J’ai entendu quand ça sonne dans le collège.
J’ai entendu les gens qui marchent dans le magasin.
J’ai entendu notre école, le garçon jouer au foot, les enfants jouer au chien et la fille qui dit salut.
En Ukraine, je n’ai pas entendu les mêmes bruits.
Il n’y a pas de métro et l’on n’entend, pas la même langue.
Il n’y a pas les mêmes écoles, il n’y a pas les mêmes maisons, il n’y a pas les mêmes mosquées, dans notre langue.

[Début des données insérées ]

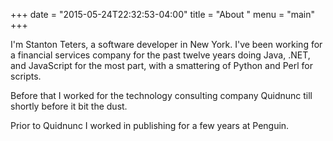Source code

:+++
date = "2015-05-24T22:32:53-04:00"
title = "About "
menu = "main"
+++

I'm Stanton Teters, a software developer in New York. I've been working for a financial services company for the past twelve years doing Java, .NET, and JavaScript for the most part, with a smattering of Python and Perl for scripts.

Before that I worked for the technology consulting company Quidnunc till shortly before it bit the dust.

Prior to Quidnunc I worked in publishing for a few years at Penguin.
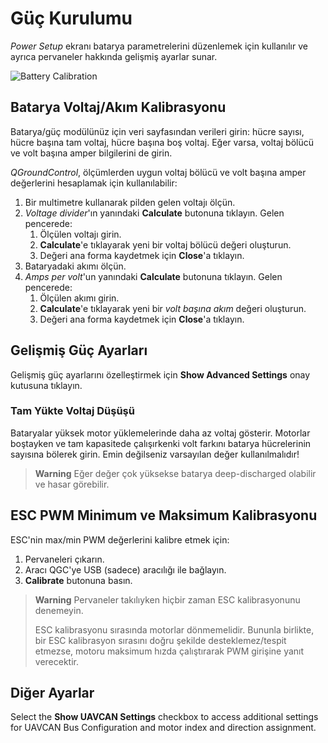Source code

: # Güç Kurulumu

*Power Setup* ekranı batarya parametrelerini düzenlemek için kullanılır ve ayrıca pervaneler hakkında gelişmiş ayarlar sunar.

![Battery Calibration](../../assets/setup/PX4Power.jpg)

## Batarya Voltaj/Akım Kalibrasyonu

Batarya/güç modülünüz için veri sayfasından verileri girin: hücre sayısı, hücre başına tam voltaj, hücre başına boş voltaj. Eğer varsa, voltaj bölücü ve volt başına amper bilgilerini de girin.

*QGroundControl*, ölçümlerden uygun voltaj bölücü ve volt başına amper değerlerini hesaplamak için kullanılabilir:

1. Bir multimetre kullanarak pilden gelen voltajı ölçün.
2. *Voltage divider*'ın yanındaki **Calculate** butonuna tıklayın. Gelen pencerede: 
    1. Ölçülen voltajı girin.
    2. **Calculate**'e tıklayarak yeni bir voltaj bölücü değeri oluşturun.
    3. Değeri ana forma kaydetmek için **Close**'a tıklayın. 
3. Bataryadaki akımı ölçün.
4. *Amps per volt*'un yanındaki **Calculate** butonuna tıklayın. Gelen pencerede: 
    1. Ölçülen akımı girin.
    2. **Calculate**'e tıklayarak yeni bir *volt başına akım* değeri oluşturun.
    3. Değeri ana forma kaydetmek için **Close**'a tıklayın. 

## Gelişmiş Güç Ayarları

Gelişmiş güç ayarlarını özelleştirmek için **Show Advanced Settings** onay kutusuna tıklayın.

### Tam Yükte Voltaj Düşüşü

Bataryalar yüksek motor yüklemelerinde daha az voltaj gösterir. Motorlar boştayken ve tam kapasitede çalışırkenki volt farkını batarya hücrelerinin sayısına bölerek girin. Emin değilseniz varsayılan değer kullanılmalıdır!

> **Warning** Eğer değer çok yüksekse batarya deep-discharged olabilir ve hasar görebilir.

## ESC PWM Minimum ve Maksimum Kalibrasyonu

ESC'nin max/min PWM değerlerini kalibre etmek için:

1. Pervaneleri çıkarın. 
2. Aracı QGC'ye USB (sadece) aracılığı ile bağlayın. 
3. **Calibrate** butonuna basın.

> **Warning** Pervaneler takılıyken hiçbir zaman ESC kalibrasyonunu denemeyin.
> 
> ESC kalibrasyonu sırasında motorlar dönmemelidir. Bununla birlikte, bir ESC kalibrasyon sırasını doğru şekilde desteklemez/tespit etmezse, motoru maksimum hızda çalıştırarak PWM girişine yanıt verecektir.

## Diğer Ayarlar

Select the **Show UAVCAN Settings** checkbox to access additional settings for UAVCAN Bus Configuration and motor index and direction assignment.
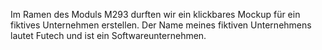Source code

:Im Ramen des Moduls M293 durften wir ein klickbares Mockup für ein fiktives Unternehmen erstellen.
Der Name meines fiktiven Unternehmens lautet Futech und ist ein Softwareunternehmen.
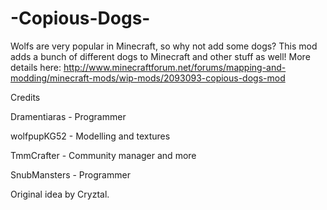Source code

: # -Copious-Dogs-
Wolfs are very popular in Minecraft, so why not add some dogs?  This mod adds a bunch of different dogs to Minecraft and other stuff as well! More details here: http://www.minecraftforum.net/forums/mapping-and-modding/minecraft-mods/wip-mods/2093093-copious-dogs-mod


Credits

Dramentiaras - Programmer

wolfpupKG52 - Modelling and textures

TmmCrafter - Community manager and more

SnubMansters - Programmer

Original idea by Cryztal.
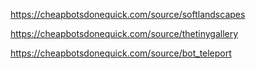 
https://cheapbotsdonequick.com/source/softlandscapes

https://cheapbotsdonequick.com/source/thetinygallery

https://cheapbotsdonequick.com/source/bot_teleport

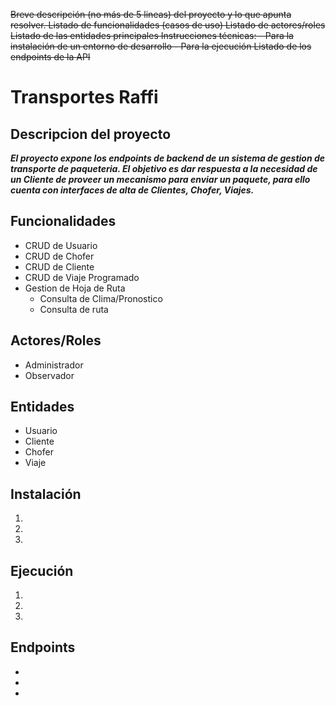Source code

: ~~Breve descripción (no más de 5 lineas) del proyecto y lo que apunta resolver.
Listado de funcionalidades (casos de uso)
Listado de actores/roles 
Listado de las entidades principales
Instrucciones técnicas:
    - Para la instalación de un entorno de desarrollo
    - Para la ejecución
Listado de los endpoints de la API~~ 

# Transportes Raffi
## Descripcion del proyecto
***El proyecto expone los endpoints de backend de un sistema de gestion de transporte de paqueteria. 
El objetivo es dar respuesta a la necesidad de un Cliente de proveer un mecanismo para enviar un paquete, para ello cuenta con interfaces de alta de Clientes, Chofer, Viajes.***

## Funcionalidades
* CRUD de Usuario
* CRUD de Chofer
* CRUD de Cliente
* CRUD de Viaje Programado
* Gestion de Hoja de Ruta
  * Consulta de Clima/Pronostico
  * Consulta de ruta

## Actores/Roles
* Administrador
* Observador

## Entidades
* Usuario
* Cliente
* Chofer
* Viaje

## Instalación
1.
2.
3.


## Ejecución
1.
2.
3.

## Endpoints
*
*
*
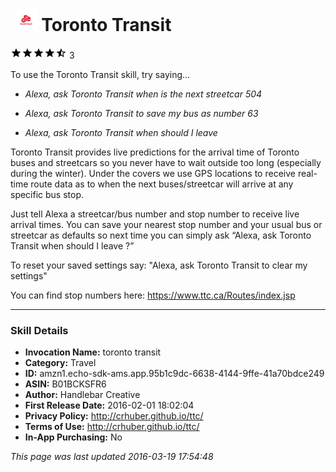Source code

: # &nbsp;<img src="app_icon" alt="Toronto Transit icon" width="36"> Toronto Transit
![4.3 stars](../../../images/ic_star_black_18dp_1x.png)![4.3 stars](../../../images/ic_star_black_18dp_1x.png)![4.3 stars](../../../images/ic_star_black_18dp_1x.png)![4.3 stars](../../../images/ic_star_black_18dp_1x.png)![4.3 stars](../../../images/ic_star_half_black_18dp_1x.png) 3

To use the Toronto Transit skill, try saying...

* *Alexa, ask Toronto Transit when is the next streetcar 504*

* *Alexa, ask Toronto Transit to save my bus as number 63*

* *Alexa, ask Toronto Transit when should I leave*

Toronto Transit provides live predictions for the arrival time of Toronto buses and streetcars so you never have to wait outside too long (especially during the winter). Under the covers we use GPS locations to receive real-time route data as to when the next buses/streetcar will arrive at any specific bus stop.

Just tell Alexa a streetcar/bus number and stop number to receive live arrival times.  You can save your nearest stop number and your usual bus or streetcar as defaults so next time you can simply ask “Alexa, ask Toronto Transit when should I leave ?”

To reset your saved settings say: "Alexa, ask Toronto Transit to clear my settings"

You can find stop numbers here:
https://www.ttc.ca/Routes/index.jsp

***

### Skill Details

* **Invocation Name:** toronto transit
* **Category:** Travel
* **ID:** amzn1.echo-sdk-ams.app.95b1c9dc-6638-4144-9ffe-41a70bdce249
* **ASIN:** B01BCKSFR6
* **Author:** Handlebar Creative
* **First Release Date:** 2016-02-01 18:02:04
* **Privacy Policy:** http://crhuber.github.io/ttc/
* **Terms of Use:** http://crhuber.github.io/ttc/
* **In-App Purchasing:** No

*This page was last updated 2016-03-19 17:54:48*
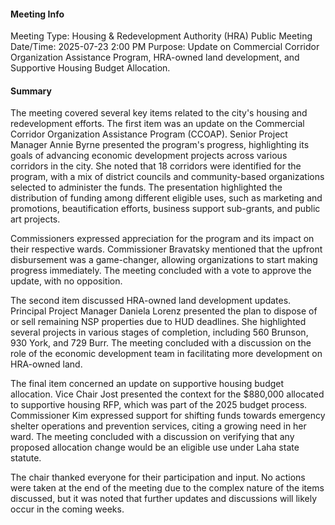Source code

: #### Meeting Info
Meeting Type: Housing & Redevelopment Authority (HRA) Public Meeting
Date/Time: 2025-07-23 2:00 PM
Purpose: Update on Commercial Corridor Organization Assistance Program, HRA-owned land development, and Supportive Housing Budget Allocation.

#### Summary
The meeting covered several key items related to the city's housing and redevelopment efforts. The first item was an update on the Commercial Corridor Organization Assistance Program (CCOAP). Senior Project Manager Annie Byrne presented the program's progress, highlighting its goals of advancing economic development projects across various corridors in the city. She noted that 18 corridors were identified for the program, with a mix of district councils and community-based organizations selected to administer the funds. The presentation highlighted the distribution of funding among different eligible uses, such as marketing and promotions, beautification efforts, business support sub-grants, and public art projects.

Commissioners expressed appreciation for the program and its impact on their respective wards. Commissioner Bravatsky mentioned that the upfront disbursement was a game-changer, allowing organizations to start making progress immediately. The meeting concluded with a vote to approve the update, with no opposition.

The second item discussed HRA-owned land development updates. Principal Project Manager Daniela Lorenz presented the plan to dispose of or sell remaining NSP properties due to HUD deadlines. She highlighted several projects in various stages of completion, including 560 Brunson, 930 York, and 729 Burr. The meeting concluded with a discussion on the role of the economic development team in facilitating more development on HRA-owned land.

The final item concerned an update on supportive housing budget allocation. Vice Chair Jost presented the context for the $880,000 allocated to supportive housing RFP, which was part of the 2025 budget process. Commissioner Kim expressed support for shifting funds towards emergency shelter operations and prevention services, citing a growing need in her ward. The meeting concluded with a discussion on verifying that any proposed allocation change would be an eligible use under Laha state statute.

The chair thanked everyone for their participation and input. No actions were taken at the end of the meeting due to the complex nature of the items discussed, but it was noted that further updates and discussions will likely occur in the coming weeks.

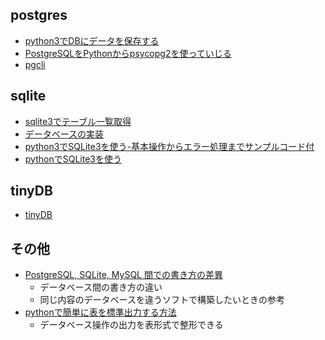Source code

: ## postgres
- [python3でDBにデータを保存する](https://qiita.com/yokotate/items/cec2dfcdfe88e37b82dd)
- [PostgreSQLをPythonからpsycopg2を使っていじる](https://tdoc.info/blog/2012/12/05/psycopg2.html)
- [pgcli](https://github.com/dbcli/pgcli)

## sqlite
- [sqlite3でテーブル一覧取得](https://crimnut.hateblo.jp/entry/2018/04/17/172709)
- [データベースの実装](http://memopy.hatenadiary.jp/entry/2017/03/05/231859)
- [python3でSQLite3を使う-基本操作からエラー処理までサンプルコード付](https://www.craneto.co.jp/archives/1248/)
- [pythonでSQLite3を使う](https://nekodeki.com/python%E3%81%A7sqlite3%E3%82%92%E4%BD%BF%E3%81%86/)

## tinyDB
- [tinyDB](https://github.com/msiemens/tinydb)

## その他
  - [PostgreSQL, SQLite, MySQL 間での書き方の差異](https://scientre.hateblo.jp/entry/20151225/postgres_mysql)
    - データベース間の書き方の違い
    - 同じ内容のデータベースを違うソフトで構築したいときの参考
  - [pythonで簡単に表を標準出力する方法](https://hacknote.jp/archives/51659/)
    - データベース操作の出力を表形式で整形できる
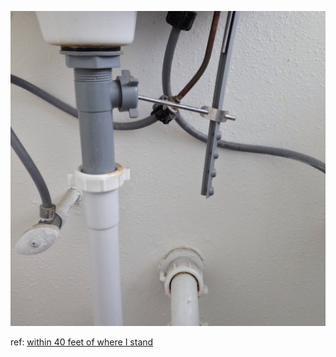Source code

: ![](assets/8903.jpeg) 

ref: [within 40 feet of where I stand
](http://dojo4.com/blog/within-40-feet-of-where-i-stand/)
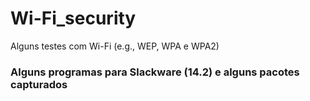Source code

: # Wi-Fi_security

Alguns testes com Wi-Fi (e.g., WEP, WPA e WPA2)

### Alguns programas para Slackware (14.2) e alguns pacotes capturados
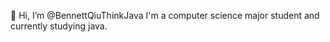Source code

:  👋 Hi, I’m @BennettQiuThinkJava
 I'm a computer science major student and currently studying java.


<!---
BennettQiuThinkJava/BennettQiuThinkJava is a ✨ special ✨ repository because its `README.md` (this file) appears on your GitHub profile.
You can click the Preview link to take a look at your changes.
--->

Il n’y a pas les mêmes lettres,
il n’y a pas les mêmes trains,
il n’y a pas les mêmes hôpitaux,
il n ‘y a pas les mêmes classes,
il n’y a pas les mêmes magasins,
il n’y a pas les mêmes bus.
Je n’ai pas entendu les mêmes bruits à l’école.

Anna

J’ai entendu la voix de la récréation.
Il y a des enfants qui jouent au foot.
J’ai entendu la voix de la mosquée, les voix des élèves, la voix du métro.
Dans mon pays, il n’y a pas les mêmes sons à la mosquée.
Le bruit du marché ça me fait penser à mon pays, le Maroc.
Quand j’ai entendu le bruit de la mosquée, je l’ai vite reconnu.
J’ai entendu une fille qui dit salut.
Il y a des filles qui jouent ensemble. Il y a une fille qui dit je suis tombée.
Il y a des enfants qui parlent une autre langue.
Il y a un homme qui dit un euro, un euro, un euro…
Il y a une voiture qui est passée, devant il y a le métro, il y a beaucoup de gens qui parlent et il y a des policiers.